DOCUMENT SECTION –
--- --- ---

Irrawaddy Online, Thursday, March 27, 2008
Time’s up, Gambari!
By MIN ZIN
The United Nation's mediation efforts in Burma have become snared in a trap. The special envoy to Burma, Ibrahim Gambari, is now caught between an unsuccessful mediation and his reluctance to admit failure.
Frustration abounds. Gambari appears to have become the target of mounting disappointments. Most Burmese opposition groups would say he deserves it.
During his briefing on Burma with the United Nations Security Council (UNSC) on March 18, Gambari seemed anxious to prove how important his role as special envoy really was. Though he admitted his efforts had yielded “no immediate tangible outcome,” he insisted the efforts of the UN good offices were “relevant” to both sides—the opposition led by Aung San Suu Kyi and the military regime. Gambari even said in his briefing that he had reason to believe that the Burmese government attaches importance to his mission and "continues to value the Secretary-General's good offices as the best prospect for further cooperation through mutual trust and confidence, and constructive suggestions."
Unfortunately, the facts do not allow the special envoy grounds for such optimism. According to highly publicized state media reports, Burmese Information Minister Brig-Gen Kyaw Hsan urged him to support the junta’s “Seven-step Road map” and stop pursuing alternatives suggested by Western democracies.

--- --- ---

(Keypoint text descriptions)
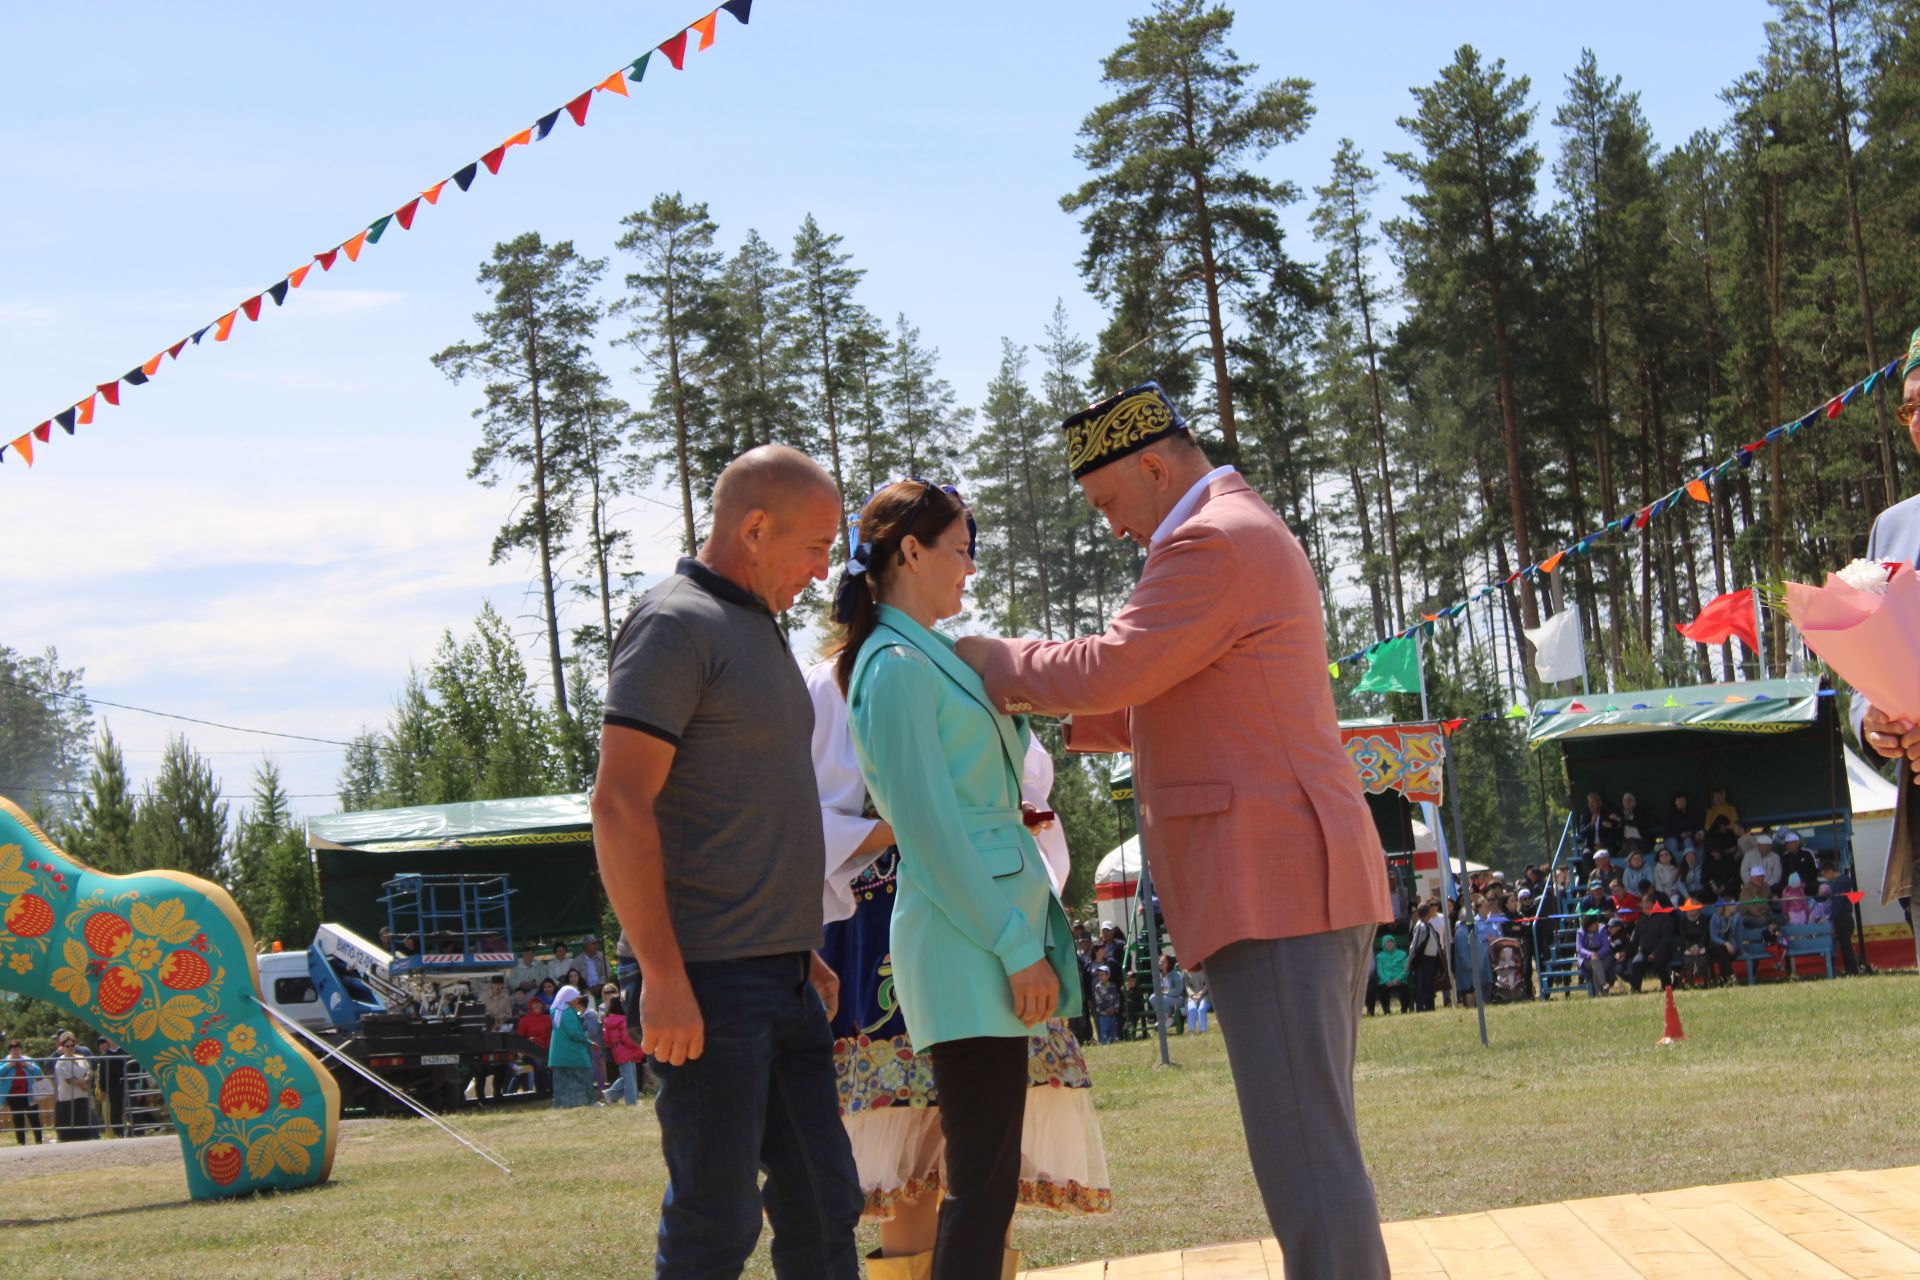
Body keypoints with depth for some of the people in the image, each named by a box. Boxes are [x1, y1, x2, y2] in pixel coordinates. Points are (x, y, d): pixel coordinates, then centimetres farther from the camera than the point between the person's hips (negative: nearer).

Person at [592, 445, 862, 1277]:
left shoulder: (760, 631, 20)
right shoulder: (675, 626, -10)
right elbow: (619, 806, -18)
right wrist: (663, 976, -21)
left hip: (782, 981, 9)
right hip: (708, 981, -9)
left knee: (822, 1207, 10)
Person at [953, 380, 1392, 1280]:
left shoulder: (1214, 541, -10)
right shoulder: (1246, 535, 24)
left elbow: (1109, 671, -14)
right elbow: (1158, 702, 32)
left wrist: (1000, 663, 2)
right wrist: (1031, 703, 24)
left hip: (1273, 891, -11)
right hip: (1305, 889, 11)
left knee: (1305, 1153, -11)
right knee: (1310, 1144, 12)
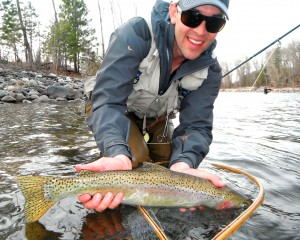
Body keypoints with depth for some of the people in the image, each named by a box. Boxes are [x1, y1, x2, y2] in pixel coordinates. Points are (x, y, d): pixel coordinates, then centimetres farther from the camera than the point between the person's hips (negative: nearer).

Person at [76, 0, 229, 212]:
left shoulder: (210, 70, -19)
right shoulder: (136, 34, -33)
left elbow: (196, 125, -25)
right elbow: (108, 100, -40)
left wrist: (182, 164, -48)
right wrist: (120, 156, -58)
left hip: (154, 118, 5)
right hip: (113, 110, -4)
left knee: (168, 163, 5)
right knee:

--- --- ---

TASK STATEMENT –
Answer these questions from the article on Gambari's mission in Burma:
(a) On what date did Gambari brief the United Nations Security Council on Burma?
(b) Who leads the opposition, according to the article?
(c) What did Brig-Gen Kyaw Hsan urge Gambari to support?
The listing is not needed for this work.

ANSWER TO THIS TASK –
(a) March 18
(b) Aung San Suu Kyi
(c) The junta's "Seven-step Road map"